By Jose Raymond
Does it look like it is getting from bad to worse for Singapore sports?
Firstly, the statistics show that we have backtracked in our performances at the Asian Games and Commonwealth Games, two of four major Games which were held this year at the Gold Coast and in Indonesia.
See data here.
Apart from the slide in medal standings, we need to address the issue of our athletes walking away from their sports, while still in their prime.
Why are the likes of Cheryl Teo, Audrey Yong, Saiyidah Aisyah and Dipna Lim-Prasad and others choosing to exit, some while in their prime?
Cheryl Teo said the decision was not based on ‘any specific event or result’ but it was not something she had planned for.
Dipna, in announcing her decision to stop, said that her decision was baed on a number of factors and that there was “a lot of unnecessary politics and stresses”.
Their exits brings me to my next point about having more debutants at major Games who represent Singapore.
At the Asian Games in Indonesia, 75% of Singapore’s contingent was made up of debutants.
Is having more debutant athletes at major Games actually positive? More debutants than seasoned athletes can also mean that our sports talents are exiting their various sports at a young age or have given up along the way.
Here’s an interesting question to answer. How many athletes who represented Singapore at the 2010 Youth Olympic Games in 2010 went on to represent Singapore at the Asian Games in Jakarta this year, bearing in mind that most of the athletes who were from YOG2010 would have been averaging about 25-years-old this year.
In football, yet another group stage exit at the ASEAN Football Federation Suzuki Cup further illuminated how we are truly stuck in a sporting rut.
Other questions we need to ask ourselves must be whether our sports eco-system is developing and helping the industry or has the sector been forgotten.
How many times was Singapore’s 55,000-seater National Stadium filled up to capacity for a sports event in 2018? Zero.
When was the last time the National Stadium was filled to capacity for a sports event? 2014, Brazil vs Japan.
Has the rebranding of Singapore’s professional league from the S.League to the Singapore Premier League helped lift Singapore football?
How has ActiveSG, the programmes and academies run by ActiveSG helped Singapore sports apart from participation?

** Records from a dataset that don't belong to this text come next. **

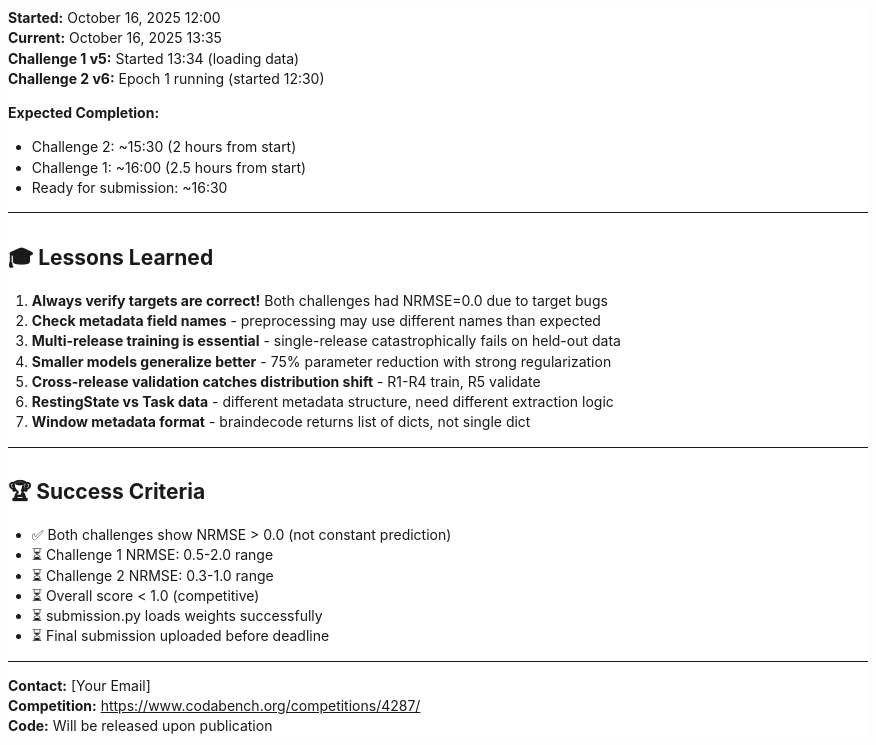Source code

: **Started:** October 16, 2025 12:00  
**Current:** October 16, 2025 13:35  
**Challenge 1 v5:** Started 13:34 (loading data)  
**Challenge 2 v6:** Epoch 1 running (started 12:30)

**Expected Completion:**
- Challenge 2: ~15:30 (2 hours from start)
- Challenge 1: ~16:00 (2.5 hours from start)
- Ready for submission: ~16:30

---

## 🎓 Lessons Learned

1. **Always verify targets are correct!** Both challenges had NRMSE=0.0 due to target bugs
2. **Check metadata field names** - preprocessing may use different names than expected
3. **Multi-release training is essential** - single-release catastrophically fails on held-out data
4. **Smaller models generalize better** - 75% parameter reduction with strong regularization
5. **Cross-release validation catches distribution shift** - R1-R4 train, R5 validate
6. **RestingState vs Task data** - different metadata structure, need different extraction logic
7. **Window metadata format** - braindecode returns list of dicts, not single dict

---

## 🏆 Success Criteria

- ✅ Both challenges show NRMSE > 0.0 (not constant prediction)
- ⏳ Challenge 1 NRMSE: 0.5-2.0 range
- ⏳ Challenge 2 NRMSE: 0.3-1.0 range
- ⏳ Overall score < 1.0 (competitive)
- ⏳ submission.py loads weights successfully
- ⏳ Final submission uploaded before deadline

---

**Contact:** [Your Email]  
**Competition:** https://www.codabench.org/competitions/4287/  
**Code:** Will be released upon publication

How will ActiveSG be judged apart from participation numbers? What is the value to Singapore sports from a performance perspective?

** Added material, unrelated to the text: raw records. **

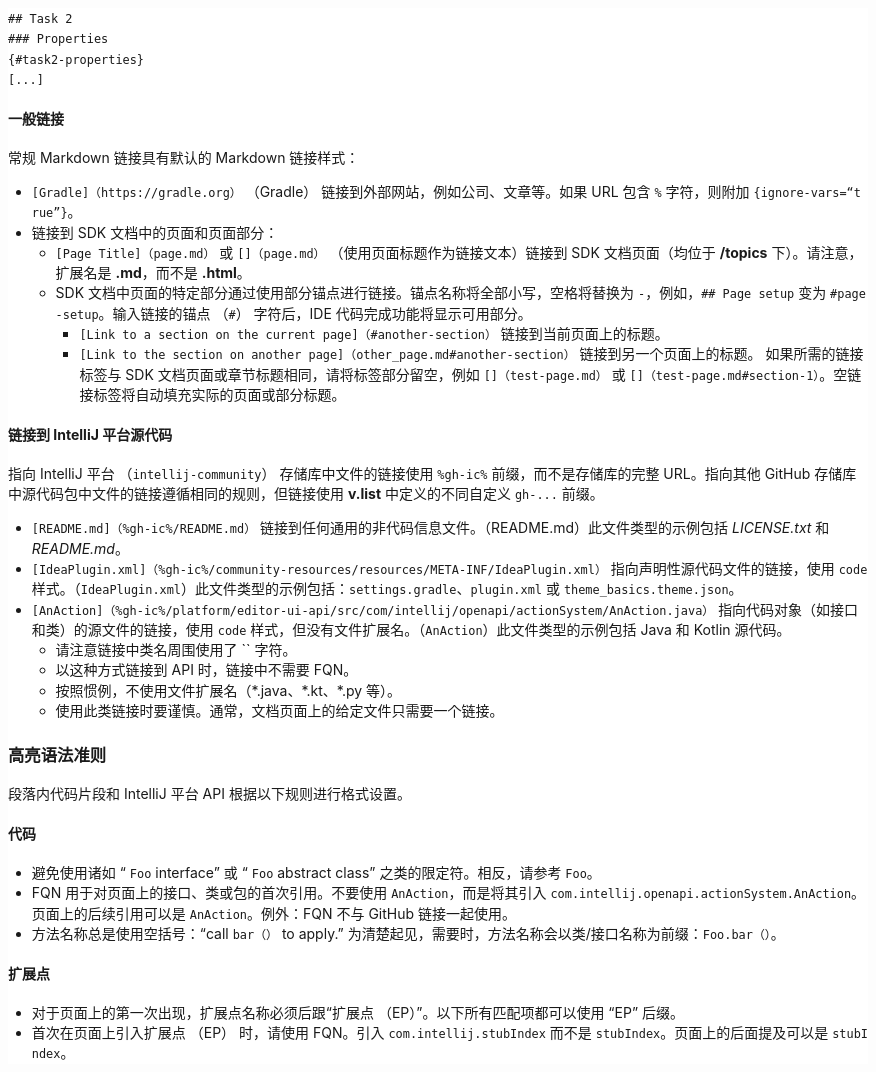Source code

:     ## Task 2
    ### Properties
    {#task2-properties}
    [...]

#### 一般链接

常规 Markdown 链接具有默认的 Markdown 链接样式：

- `[Gradle]（https://gradle.org）` （Gradle） 链接到外部网站，例如公司、文章等。如果 URL 包含 `%` 字符，则附加 `{ignore-vars=“true”}`。
- 链接到 SDK 文档中的页面和页面部分：
    - `[Page Title]（page.md）` 或 `[]（page.md）` （使用页面标题作为链接文本）链接到 SDK 文档页面（均位于 **/topics** 下）。请注意，扩展名是 **.md**，而不是 **.html**。
    - SDK 文档中页面的特定部分通过使用部分锚点进行链接。锚点名称将全部小写，空格将替换为 `-`，例如，`## Page setup` 变为 `#page-setup`。输入链接的锚点 （`#`） 字符后，IDE 代码完成功能将显示可用部分。
        - `[Link to a section on the current page]（#another-section）` 链接到当前页面上的标题。
        - `[Link to the section on another page]（other_page.md#another-section）` 链接到另一个页面上的标题。
          如果所需的链接标签与 SDK 文档页面或章节标题相同，请将标签部分留空，例如 `[]（test-page.md）` 或 `[]（test-page.md#section-1）`。空链接标签将自动填充实际的页面或部分标题。
#### 链接到 IntelliJ 平台源代码

指向 IntelliJ 平台 （`intellij-community`） 存储库中文件的链接使用 `%gh-ic%` 前缀，而不是存储库的完整 URL。指向其他 GitHub 存储库中源代码包中文件的链接遵循相同的规则，但链接使用 **v.list** 中定义的不同自定义 `gh-...` 前缀。

- `[README.md]（%gh-ic%/README.md）` 链接到任何通用的非代码信息文件。（README.md）此文件类型的示例包括 _LICENSE.txt_ 和 _README.md_。
- `[IdeaPlugin.xml]（%gh-ic%/community-resources/resources/META-INF/IdeaPlugin.xml）` 指向声明性源代码文件的链接，使用 `code` 样式。（`IdeaPlugin.xml`）此文件类型的示例包括：`settings.gradle`、`plugin.xml` 或 `theme_basics.theme.json`。
- `[AnAction]（%gh-ic%/platform/editor-ui-api/src/com/intellij/openapi/actionSystem/AnAction.java）` 指向代码对象（如接口和类）的源文件的链接，使用 `code` 样式，但没有文件扩展名。（`AnAction`）此文件类型的示例包括 Java 和 Kotlin 源代码。
    - 请注意链接中类名周围使用了 \`\` 字符。
    - 以这种方式链接到 API 时，链接中不需要 FQN。
    - 按照惯例，不使用文件扩展名（\*.java、\*.kt、\*.py 等）。
    - 使用此类链接时要谨慎。通常，文档页面上的给定文件只需要一个链接。

### 高亮语法准则

段落内代码片段和 IntelliJ 平台 API 根据以下规则进行格式设置。

#### 代码

- 避免使用诸如 “ `Foo` interface” 或 “ `Foo` abstract class” 之类的限定符。相反，请参考 `Foo`。
- FQN 用于对页面上的接口、类或包的首次引用。不要使用 `AnAction`，而是将其引入 `com.intellij.openapi.actionSystem.AnAction`。页面上的后续引用可以是 `AnAction`。例外：FQN 不与 GitHub 链接一起使用。
- 方法名称总是使用空括号：“call `bar（）` to apply.” 为清楚起见，需要时，方法名称会以类/接口名称为前缀：`Foo.bar（）`。

#### 扩展点

- 对于页面上的第一次出现，扩展点名称必须后跟“扩展点 （EP）”。以下所有匹配项都可以使用 “EP” 后缀。
- 首次在页面上引入扩展点 （EP） 时，请使用 FQN。引入 `com.intellij.stubIndex` 而不是 `stubIndex`。页面上的后面提及可以是 `stubIndex`。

Are our National Sports Associations doing better today than they were 10 years ago or are they still completely reliant on taxpayers dollars? What has been done to increase their viability and self-sustainability?

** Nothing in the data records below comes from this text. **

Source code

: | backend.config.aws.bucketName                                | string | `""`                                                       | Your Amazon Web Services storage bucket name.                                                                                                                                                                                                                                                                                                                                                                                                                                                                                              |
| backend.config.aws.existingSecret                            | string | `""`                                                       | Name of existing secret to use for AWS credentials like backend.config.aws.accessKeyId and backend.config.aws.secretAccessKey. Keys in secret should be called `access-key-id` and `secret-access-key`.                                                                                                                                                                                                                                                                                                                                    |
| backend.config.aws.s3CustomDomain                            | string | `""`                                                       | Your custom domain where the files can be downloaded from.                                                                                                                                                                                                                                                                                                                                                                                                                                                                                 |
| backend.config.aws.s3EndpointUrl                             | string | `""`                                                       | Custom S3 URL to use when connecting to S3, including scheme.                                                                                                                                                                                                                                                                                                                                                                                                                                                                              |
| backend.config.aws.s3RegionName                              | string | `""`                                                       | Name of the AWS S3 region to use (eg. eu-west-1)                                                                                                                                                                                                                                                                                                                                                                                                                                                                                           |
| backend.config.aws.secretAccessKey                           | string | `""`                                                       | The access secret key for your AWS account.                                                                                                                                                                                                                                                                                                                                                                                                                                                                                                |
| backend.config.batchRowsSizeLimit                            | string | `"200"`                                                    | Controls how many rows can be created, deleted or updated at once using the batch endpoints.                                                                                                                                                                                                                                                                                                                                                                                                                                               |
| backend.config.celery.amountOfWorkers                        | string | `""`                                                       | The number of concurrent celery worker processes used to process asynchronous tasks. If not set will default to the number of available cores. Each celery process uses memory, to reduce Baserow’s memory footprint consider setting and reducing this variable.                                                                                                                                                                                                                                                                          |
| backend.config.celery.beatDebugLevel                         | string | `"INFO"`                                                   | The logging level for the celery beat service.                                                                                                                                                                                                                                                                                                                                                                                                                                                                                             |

That sports doesn’t feature in Singapore’s Committee on the Future Economy report, steered by Ministers Heng Swee Keat and S Iswaran is telling, and only reflects how much value we place in sports, its eco-system, our athletes and officials in Singapore.
So while we salute the athletes who have won medals at the Asian and Commonwealth and other competitions while representing Singapore, and the officials behind their success, surely the time has come for us to face up to reality and question our sports strategies moving forward.